• EXERCISES
**A)** Answer these questions using the article on bears in Anchorage:
(i) What mountain-biking group recently formed to fight trail widening?
(ii) Which ski area in British Columbia used to have people colliding with bears feeding in berry patches?
(iii) What was the main reason the Nordic Skiing Association of Anchorage widened and opened ski trails on the Hillside?
**B)** Copy out the part of the article on bears in Anchorage that opens with "Many of those" and closes with "destroying Anchorage parks.", swapping "salmon streams" for "spawning creeks".
**C)** List every person named in the article on bears in Anchorage by surname.

• SELECTED EXTRACT
Like Hilderbrand, Tryck, Farley and Sinnott, Hechtel believes much could be done to minimize bear-human conflicts in Anchorage, but someone must lead the effort.
"This is nothing new," Hechtel said. "People have been struggling with this for years. There are ways you can try to optimize the situation."
Many of those ways are familiar:
Minimize food attractants -- whether it's spawning salmon, salmon carcasses, moose calves, garbage, livestock, bird and dog food, beehives.
Move trails away from salmon streams.
Widen and open trails so bears and people have a greater chance of seeing and avoiding each other.
NOT SO SIMPLE
Simple as these things sound, they can quickly turn complicated.
When the Nordic Skiing Association of Anchorage widened and opened ski trails on the Hillside a few years ago -- mainly to make things better for skate skiing in the winter -- there were howls of protest that they were destroying Anchorage parks.
A mountain-biking group, Singletrack Advocates, recently formed to fight trail widening. The group lobbies for narrow, technical trails that are fun to ride. Farley said there is nothing wrong with such trails, only sometimes with where they are built.
Narrow, winding trails along salmon streams maximize the odds of surprise encounters, especially if bikers are flying along at high speeds, Sinnott said.
The problem is not unique to Anchorage. The Whistler ski area in British Columbia, which heavily promotes downhill mountain-biking, used to have a problem with people colliding with bears feeding in berry patches.
Those were black bears, which are generally conditioned to flee a collision. Grizzly bears -- bigger, stronger and usually more aggressive -- are more likely to attack.
Because of that, some want to simply get rid of Bicentennial Park grizzly bears. Shoot them and be done with the problem.

• Saved data entries

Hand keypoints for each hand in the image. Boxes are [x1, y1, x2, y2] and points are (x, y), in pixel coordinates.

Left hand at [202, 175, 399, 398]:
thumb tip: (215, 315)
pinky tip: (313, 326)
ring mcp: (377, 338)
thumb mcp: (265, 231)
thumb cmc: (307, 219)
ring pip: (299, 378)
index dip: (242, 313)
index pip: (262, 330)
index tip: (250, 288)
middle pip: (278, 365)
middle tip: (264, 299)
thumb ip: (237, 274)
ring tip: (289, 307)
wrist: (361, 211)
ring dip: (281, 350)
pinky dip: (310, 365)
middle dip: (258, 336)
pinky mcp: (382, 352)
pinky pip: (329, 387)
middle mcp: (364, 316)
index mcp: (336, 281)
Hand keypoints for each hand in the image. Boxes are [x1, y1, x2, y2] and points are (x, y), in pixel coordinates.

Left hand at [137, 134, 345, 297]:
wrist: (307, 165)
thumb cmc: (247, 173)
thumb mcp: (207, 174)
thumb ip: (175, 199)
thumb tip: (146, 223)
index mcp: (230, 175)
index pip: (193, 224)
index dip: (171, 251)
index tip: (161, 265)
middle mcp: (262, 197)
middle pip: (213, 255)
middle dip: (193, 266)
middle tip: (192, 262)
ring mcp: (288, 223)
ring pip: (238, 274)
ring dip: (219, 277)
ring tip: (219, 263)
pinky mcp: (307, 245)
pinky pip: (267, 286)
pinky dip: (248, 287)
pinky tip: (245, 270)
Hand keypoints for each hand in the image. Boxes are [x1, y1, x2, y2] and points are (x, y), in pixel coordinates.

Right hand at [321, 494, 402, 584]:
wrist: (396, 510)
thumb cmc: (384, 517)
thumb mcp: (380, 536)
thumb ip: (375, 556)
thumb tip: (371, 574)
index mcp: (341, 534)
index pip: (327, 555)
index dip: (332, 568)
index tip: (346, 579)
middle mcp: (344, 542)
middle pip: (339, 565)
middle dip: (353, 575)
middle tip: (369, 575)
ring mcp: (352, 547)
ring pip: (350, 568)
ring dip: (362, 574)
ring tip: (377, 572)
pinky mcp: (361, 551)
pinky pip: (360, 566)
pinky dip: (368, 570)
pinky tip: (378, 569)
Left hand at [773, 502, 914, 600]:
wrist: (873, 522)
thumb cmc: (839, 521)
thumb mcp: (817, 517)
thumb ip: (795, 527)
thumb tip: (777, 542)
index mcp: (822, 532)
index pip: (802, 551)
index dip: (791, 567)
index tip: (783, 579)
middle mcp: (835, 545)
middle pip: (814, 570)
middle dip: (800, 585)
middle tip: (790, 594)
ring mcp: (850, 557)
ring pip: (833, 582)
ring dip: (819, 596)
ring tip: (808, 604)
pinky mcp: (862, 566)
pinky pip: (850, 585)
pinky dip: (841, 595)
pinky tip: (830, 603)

• EXPECTED RESPONSES
**A)**
(i) Singletrack Advocates
(ii) The Whistler ski area
(iii) To make things better for skate skiing in the winter

**B)**
Many of those ways are familiar:
Minimize food attractants -- whether it's spawning salmon, salmon carcasses, moose calves, garbage, livestock, bird and dog food, beehives.
Move trails away from spawning creeks.
Widen and open trails so bears and people have a greater chance of seeing and avoiding each other.
NOT SO SIMPLE
Simple as these things sound, they can quickly turn complicated.
When the Nordic Skiing Association of Anchorage widened and opened ski trails on the Hillside a few years ago -- mainly to make things better for skate skiing in the winter -- there were howls of protest that they were destroying Anchorage parks.

**C)** Hilderbrand, Tryck, Farley, Sinnott, Hechtel